The Court of Appeal decision in the Prudential portfolio dividends and ACT case has been published. The judgement is here and a summary here.
A summary of the summary:
The Court of Appeal dismissed the appeal on issues 1 - 20 but upheld the appeal on issues 21 - 23. As issues 21 - 23 are points of detail (on foreign dividends and the interaction of ACT and mainstream corporation tax), the position is largely as per the High Court judgement, and in particular:
Foreign source portfolio dividends for the periods covered by the GLO are not exempt from UK tax, but
Companies are entitled to credit relief for tax on foreign dividends equal to the higher of the foreign tax actually suffered on the dividend and the nominal rate of tax payable on profits in the dividend paying company's country of residence, capped at the UK rate of corporation tax.
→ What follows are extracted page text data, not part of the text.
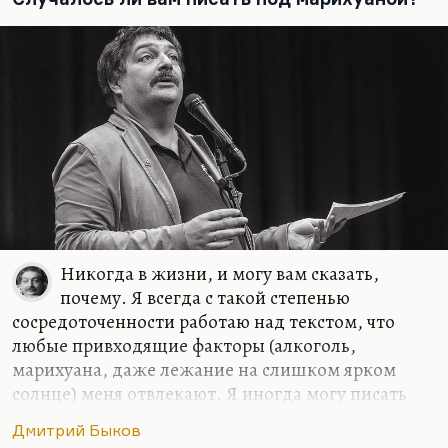
интеллигентная, довольно культурная попса
(хотя это нельзя назвать попсой). Вот ушел со
сцены Валерий Леонтьев. Сделал такое…
Никогда в жизни, и могу вам сказать,
почему. Я всегда с такой степенью
сосредоточенности работаю над текстом, что
любые привходящие факторы (алкоголь,
марихуана, даже лежание на слишком ярком
солнце) меня отвлекают. Я иногда могу писать
стихи в совершенно не располагающей к этому
Дмитрий Быков
обстановке, как было в армии. Там с какой-то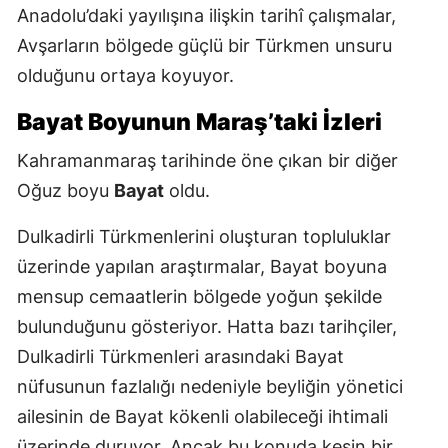
Anadolu’daki yayılışına ilişkin tarihî çalışmalar,
Avşarların bölgede güçlü bir Türkmen unsuru
olduğunu ortaya koyuyor.
Bayat Boyunun Maraş’taki İzleri
Kahramanmaraş tarihinde öne çıkan bir diğer
Oğuz boyu
Bayat
oldu.
Dulkadirli Türkmenlerini oluşturan topluluklar
üzerinde yapılan araştırmalar, Bayat boyuna
mensup cemaatlerin bölgede yoğun şekilde
bulunduğunu gösteriyor. Hatta bazı tarihçiler,
Dulkadirli Türkmenleri arasındaki Bayat
nüfusunun fazlalığı nedeniyle beyliğin yönetici
ailesinin de Bayat kökenli olabileceği ihtimali
üzerinde duruyor. Ancak bu konuda kesin bir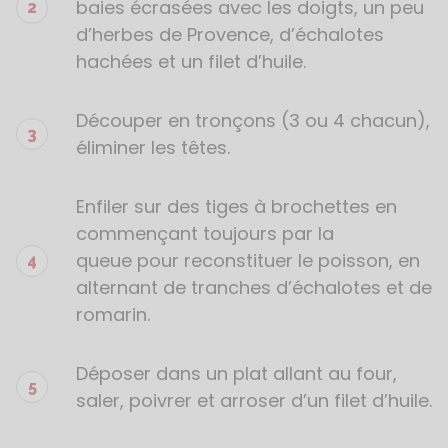
baies écrasées avec les doigts, un peu
d’herbes de Provence, d’échalotes
hachées et un filet d’huile.
Découper en tronçons (3 ou 4 chacun),
éliminer les têtes.
Enfiler sur des tiges à brochettes en
commençant toujours par la
queue pour reconstituer le poisson, en
alternant de tranches d’échalotes et de
romarin.
Déposer dans un plat allant au four,
saler, poivrer et arroser d’un filet d’huile.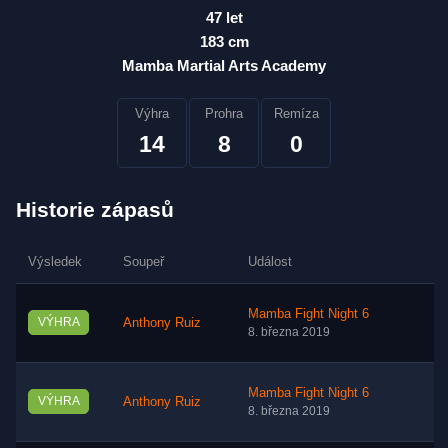
47 let
183 cm
Mamba Martial Arts Academy
Výhra
Prohra
Remíza
14
8
0
Historie zápasů
Výsledek
Soupeř
Událost
Mamba Fight Night 6
VÝHRA
Anthony Ruiz
8. března 2019
Mamba Fight Night 6
VÝHRA
Anthony Ruiz
8. března 2019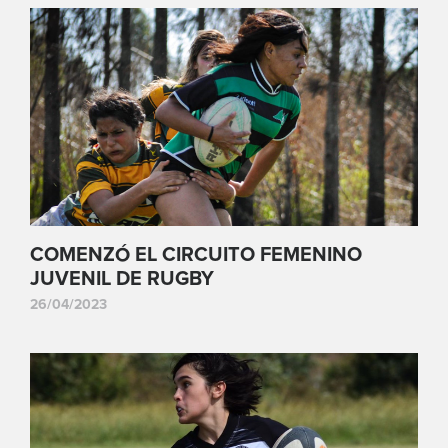
COMENZÓ EL CIRCUITO FEMENINO
JUVENIL DE RUGBY
26/04/2023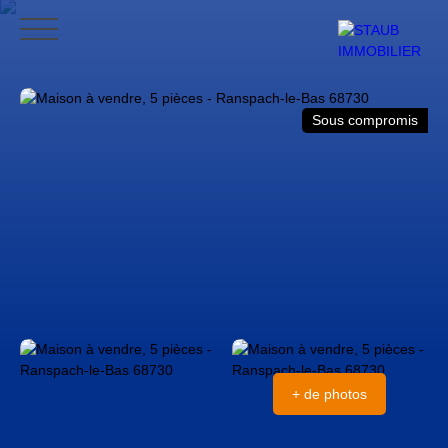
ACCUEIL
ACHETER
VENDRE
NOS AVIS
CONTACT
BLO
Sous compromis
CONTACT
+ de photos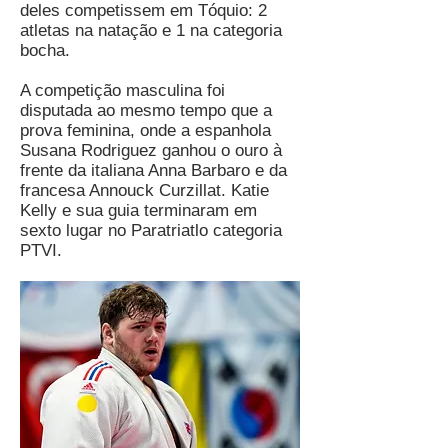
deles competissem em Tóquio: 2
atletas na natação e 1 na categoria
bocha.
A competição masculina foi
disputada ao mesmo tempo que a
prova feminina, onde a espanhola
Susana Rodriguez ganhou o ouro à
frente da italiana Anna Barbaro e da
francesa Annouck Curzillat. Katie
Kelly e sua guia terminaram em
sexto lugar no Paratriatlo categoria
PTVI.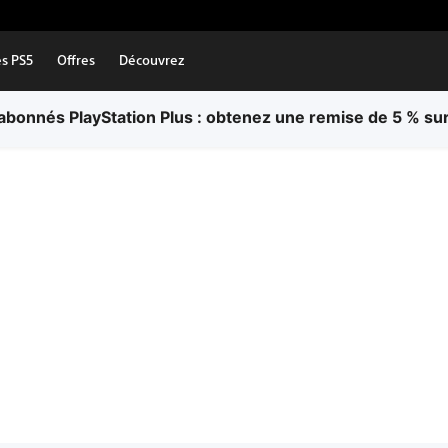
es PS5
Offres
Découvrez
bonnés PlayStation Plus : obtenez une remise de 5 % sur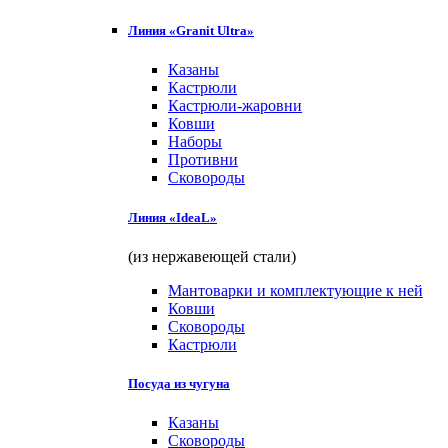
Линия «Granit Ultra»
Казаны
Кастрюли
Кастрюли-жаровни
Ковши
Наборы
Противни
Сковороды
Линия «IdeaL»
(из нержавеющей стали)
Мантоварки и комплектующие к ней
Ковши
Сковороды
Кастрюли
Посуда из чугуна
Казаны
Сковороды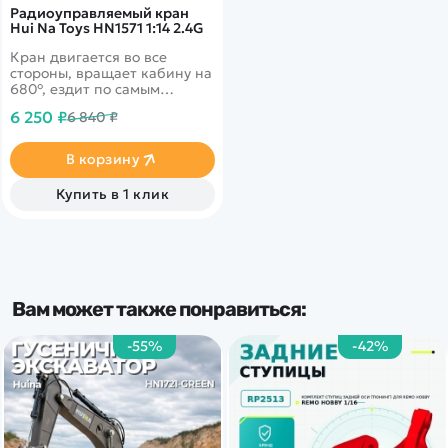
Радиоуправляемый кран
Hui Na Toys HN1571 1:14 2.4G
Кран двигается во все
стороны, вращает кабину на
680°, ездит по самым
разным поверхностям,
6 250 ₽
6 840 ₽
перемещает стрелу.
Крепкий металлический
захват-грейфер с 5
В корзину
лепестками.
Купить в 1 клик
Вам может также понравиться:
-55%
-42%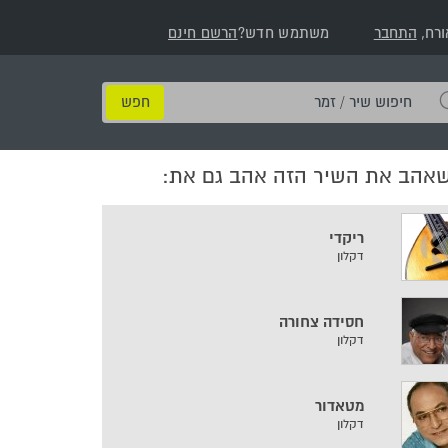
ורח,
התחבר
משתמש חדש?
הרשם חינם
חיפוש
שיר
/
שאהב את השיר הזה אהב גם את:
זמר
ריקדי
דקלון
חסידה צחורה
דקלון
מטאדור
דקלון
For the purposes of calculating ACT, foreign dividends are to be treated as being FII, including a tax credit equal to the higher of actual foreign tax paid on the profits of the dividend paying company or the nominal rate of tax on profits in the dividend paying company's country of residence.
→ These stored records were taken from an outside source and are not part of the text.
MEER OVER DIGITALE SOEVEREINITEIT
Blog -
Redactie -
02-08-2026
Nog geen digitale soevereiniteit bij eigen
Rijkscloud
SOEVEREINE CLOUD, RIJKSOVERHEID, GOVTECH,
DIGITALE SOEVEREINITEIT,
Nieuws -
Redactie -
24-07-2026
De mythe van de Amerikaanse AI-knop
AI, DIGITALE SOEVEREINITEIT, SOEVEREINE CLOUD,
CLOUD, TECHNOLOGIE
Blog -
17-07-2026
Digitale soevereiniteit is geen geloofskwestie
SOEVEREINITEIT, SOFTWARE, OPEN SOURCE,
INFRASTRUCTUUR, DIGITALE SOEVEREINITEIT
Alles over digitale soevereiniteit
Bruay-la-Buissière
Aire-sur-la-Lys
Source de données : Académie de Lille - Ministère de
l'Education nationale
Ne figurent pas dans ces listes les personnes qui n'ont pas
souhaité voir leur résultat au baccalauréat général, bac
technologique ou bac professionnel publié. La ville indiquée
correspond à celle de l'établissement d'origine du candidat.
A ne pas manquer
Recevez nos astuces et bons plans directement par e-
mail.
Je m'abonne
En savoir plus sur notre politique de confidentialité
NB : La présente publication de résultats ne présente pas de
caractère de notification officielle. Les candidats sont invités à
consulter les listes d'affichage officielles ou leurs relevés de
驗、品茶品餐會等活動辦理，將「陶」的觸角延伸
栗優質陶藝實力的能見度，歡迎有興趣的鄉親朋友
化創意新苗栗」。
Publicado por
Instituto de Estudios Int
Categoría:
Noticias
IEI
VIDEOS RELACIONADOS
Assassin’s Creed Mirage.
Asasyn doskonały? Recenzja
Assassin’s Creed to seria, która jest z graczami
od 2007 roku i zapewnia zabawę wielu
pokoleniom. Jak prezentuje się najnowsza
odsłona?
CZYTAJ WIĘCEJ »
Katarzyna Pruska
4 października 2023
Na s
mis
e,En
Basis for the "nominal rate" part of the calculation is that if a UK company ("A") receives a dividend from another UK company "B" and B has paid no corporation tax on the profit from which the dividend is paid then, as there is an exemption for UK dividends, no tax is paid. Assume there is a third company "C" resident in a country with a nominal rate of tax equal to the UK rate, C ,however, pays no tax in its country of residence and pays a dividend to A. If credit is only allowed for the actual tax withheld on C's dividend then the dividend will be taxed at the UK rate with no credit relief. C's dividend has been taxed at a higher rate than B's dividend, to make the taxation of dividends from B and C equivalent credit needs to be given for the nominal rate of tax.
HMRC have indicated they will appeal, this FT article refers. I have been told (by people who understand these things) that it will be July before we know whether HMRC will be allowed to appeal.
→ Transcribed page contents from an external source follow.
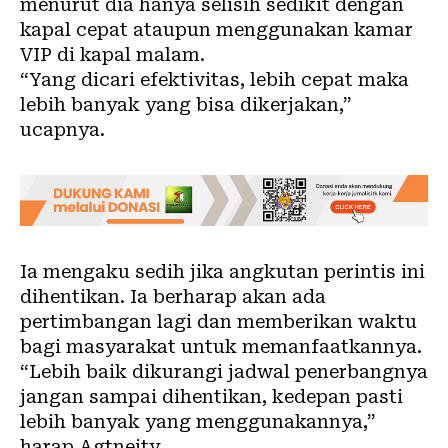
menurut dia hanya selisih sedikit dengan
kapal cepat ataupun menggunakan kamar
VIP di kapal malam.
“Yang dicari efektivitas, lebih cepat maka
lebih banyak yang bisa dikerjakan,”
ucapnya.
Ia mengaku sedih jika angkutan perintis ini
dihentikan. Ia berharap akan ada
pertimbangan lagi dan memberikan waktu
bagi masyarakat untuk memanfaatkannya.
“Lebih baik dikurangi jadwal penerbangnya
jangan sampai dihentikan, kedepan pasti
lebih banyak yang menggunakannya,”
harap Agtneity.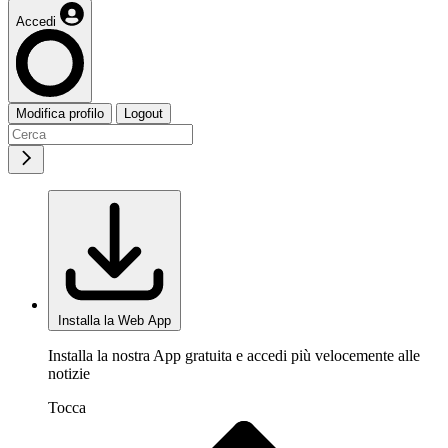
Accedi
Modifica profilo
Logout
Installa la Web App
Installa la nostra App gratuita e accedi più velocemente alle
notizie
Tocca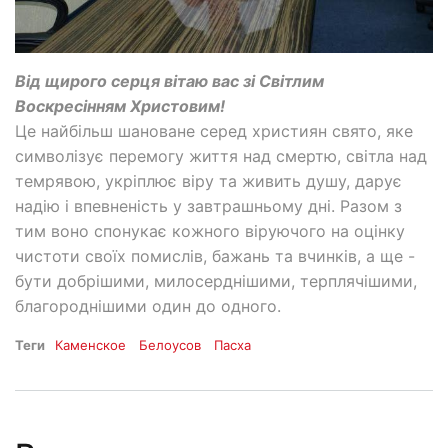
Від щирого серця вітаю вас зі Світлим
Воскресінням Христовим!
Це найбільш шановане серед християн свято, яке
символізує перемогу життя над смертю, світла над
темрявою, укріплює віру та живить душу, дарує
надію і впевненість у завтрашньому дні. Разом з
тим воно спонукає кожного віруючого на оцінку
чистоти своїх помислів, бажань та вчинків, а ще -
бути добрішими, милосерднішими, терплячішими,
благороднішими один до одного.
Теги
Каменское
Белоусов
Пасха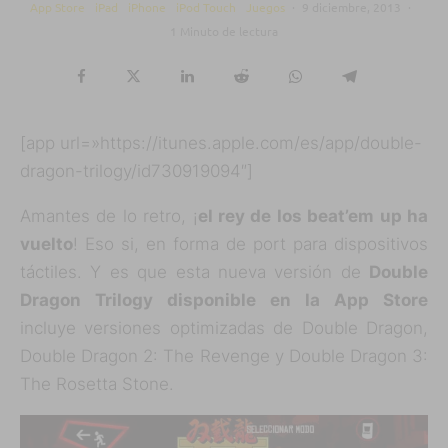
App Store
iPad
iPhone
iPod Touch
Juegos
·
9 diciembre, 2013
·
1 Minuto de lectura
[app url=»https://itunes.apple.com/es/app/double-
dragon-trilogy/id730919094″]
Amantes de lo retro, ¡
el rey de los beat’em up ha
vuelto
! Eso si, en forma de port para dispositivos
táctiles. Y es que esta nueva versión de
Double
Dragon Trilogy disponible en la App Store
incluye versiones optimizadas de Double Dragon,
Double Dragon 2: The Revenge y Double Dragon 3:
The Rosetta Stone.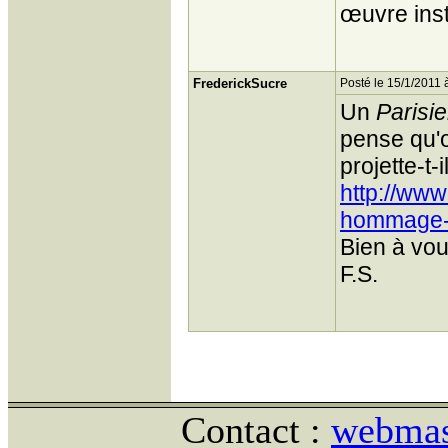
œuvre ins
FrederickSucre
Posté le 15/1/2011 
Un
Parisi
pense qu'o
projette-t-i
http://ww
hommage- 
Bien à vou
F.S.
Contact :
webmast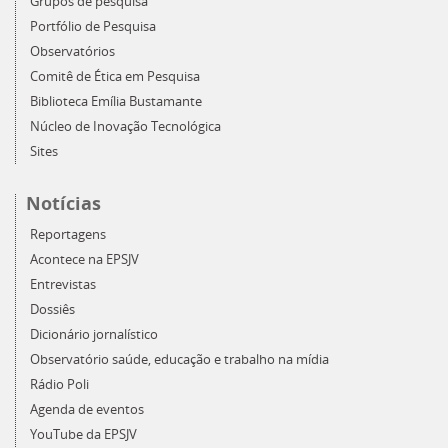
Grupos de pesquisa
Portfólio de Pesquisa
Observatórios
Comitê de Ética em Pesquisa
Biblioteca Emília Bustamante
Núcleo de Inovação Tecnológica
Sites
Notícias
Reportagens
Acontece na EPSJV
Entrevistas
Dossiês
Dicionário jornalístico
Observatório saúde, educação e trabalho na mídia
Rádio Poli
Agenda de eventos
YouTube da EPSJV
But clear Court of Appeal not happy with the length of time taken in this case or the conduct of the case in general as is shown in paragraph 22 of the judgement:
"As Mr Ewart QC for HMRC opened the appeal to us it soon became clear that the
lack of pleadings meant that the parties disagreed about what was the scope of the
trial; what were the issues that the judge had to decide; whether points had or had not
been raised; whether or not they could be raised on appeal; and even what the judge
had decided. This is no way to conduct litigation involving millions of pounds. We
were told that this unacceptably cavalier approach to pleadings was a common feature
of this kind of litigation. It must stop."